▸ **Task item**
Starting at the beginning of the records and ending at the line that contains "#### Example 1: Simplify", write those lines out again with "common denominator" switched to "shared denominator" and nothing else changed. Leave the pictures out of your answer.

* * * *

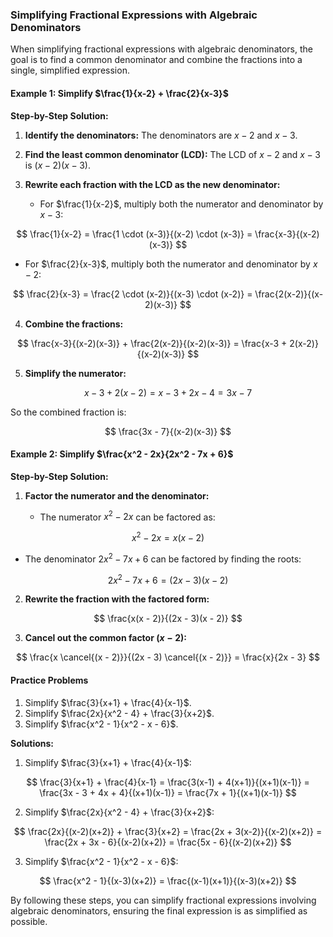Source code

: ### Simplifying Fractional Expressions with Algebraic Denominators

When simplifying fractional expressions with algebraic denominators, the goal is to find a common denominator and combine the fractions into a single, simplified expression.

#### Example 1: Simplify $\frac{1}{x-2} + \frac{2}{x-3}$

**Step-by-Step Solution:**

1. **Identify the denominators:** The denominators are $x-2$ and $x-3$.

2. **Find the least common denominator (LCD):** The LCD of $x-2$ and $x-3$ is $(x-2)(x-3)$.

3. **Rewrite each fraction with the LCD as the new denominator:**

   - For $\frac{1}{x-2}$, multiply both the numerator and denominator by $x-3$:
     
$$
     \frac{1}{x-2} = \frac{1 \cdot (x-3)}{(x-2) \cdot (x-3)} = \frac{x-3}{(x-2)(x-3)}
     $$


   - For $\frac{2}{x-3}$, multiply both the numerator and denominator by $x-2$:
     
$$
     \frac{2}{x-3} = \frac{2 \cdot (x-2)}{(x-3) \cdot (x-2)} = \frac{2(x-2)}{(x-2)(x-3)}
     $$


4. **Combine the fractions:**
   
$$
   \frac{x-3}{(x-2)(x-3)} + \frac{2(x-2)}{(x-2)(x-3)} = \frac{x-3 + 2(x-2)}{(x-2)(x-3)}
   $$


5. **Simplify the numerator:**
   
$$
   x - 3 + 2(x - 2) = x - 3 + 2x - 4 = 3x - 7
   $$


   So the combined fraction is:
   
$$
   \frac{3x - 7}{(x-2)(x-3)}
   $$


#### Example 2: Simplify $\frac{x^2 - 2x}{2x^2 - 7x + 6}$

**Step-by-Step Solution:**

1. **Factor the numerator and the denominator:**

   - The numerator $x^2 - 2x$ can be factored as:
     
$$
     x^2 - 2x = x(x - 2)
     $$


   - The denominator $2x^2 - 7x + 6$ can be factored by finding the roots:
     
$$
     2x^2 - 7x + 6 = (2x - 3)(x - 2)
     $$


2. **Rewrite the fraction with the factored form:**
   
$$
   \frac{x(x - 2)}{(2x - 3)(x - 2)}
   $$


3. **Cancel out the common factor $(x - 2)$:**
   
$$
   \frac{x \cancel{(x - 2)}}{(2x - 3) \cancel{(x - 2)}} = \frac{x}{2x - 3}
   $$


#### Practice Problems

1. Simplify $\frac{3}{x+1} + \frac{4}{x-1}$.
2. Simplify $\frac{2x}{x^2 - 4} + \frac{3}{x+2}$.
3. Simplify $\frac{x^2 - 1}{x^2 - x - 6}$.

**Solutions:**

1. Simplify $\frac{3}{x+1} + \frac{4}{x-1}$:
   
$$
   \frac{3}{x+1} + \frac{4}{x-1} = \frac{3(x-1) + 4(x+1)}{(x+1)(x-1)} = \frac{3x - 3 + 4x + 4}{(x+1)(x-1)} = \frac{7x + 1}{(x+1)(x-1)}
   $$


2. Simplify $\frac{2x}{x^2 - 4} + \frac{3}{x+2}$:
   
$$
   \frac{2x}{(x-2)(x+2)} + \frac{3}{x+2} = \frac{2x + 3(x-2)}{(x-2)(x+2)} = \frac{2x + 3x - 6}{(x-2)(x+2)} = \frac{5x - 6}{(x-2)(x+2)}
   $$


3. Simplify $\frac{x^2 - 1}{x^2 - x - 6}$:
   
$$
   \frac{x^2 - 1}{(x-3)(x+2)} = \frac{(x-1)(x+1)}{(x-3)(x+2)}
   $$


By following these steps, you can simplify fractional expressions involving algebraic denominators, ensuring the final expression is as simplified as possible.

* * * *

▸ **Final answer**
Source code

: ### Simplifying Fractional Expressions with Algebraic Denominators

When simplifying fractional expressions with algebraic denominators, the goal is to find a shared denominator and combine the fractions into a single, simplified expression.

#### Example 1: Simplify $\frac{1}{x-2} + \frac{2}{x-3}$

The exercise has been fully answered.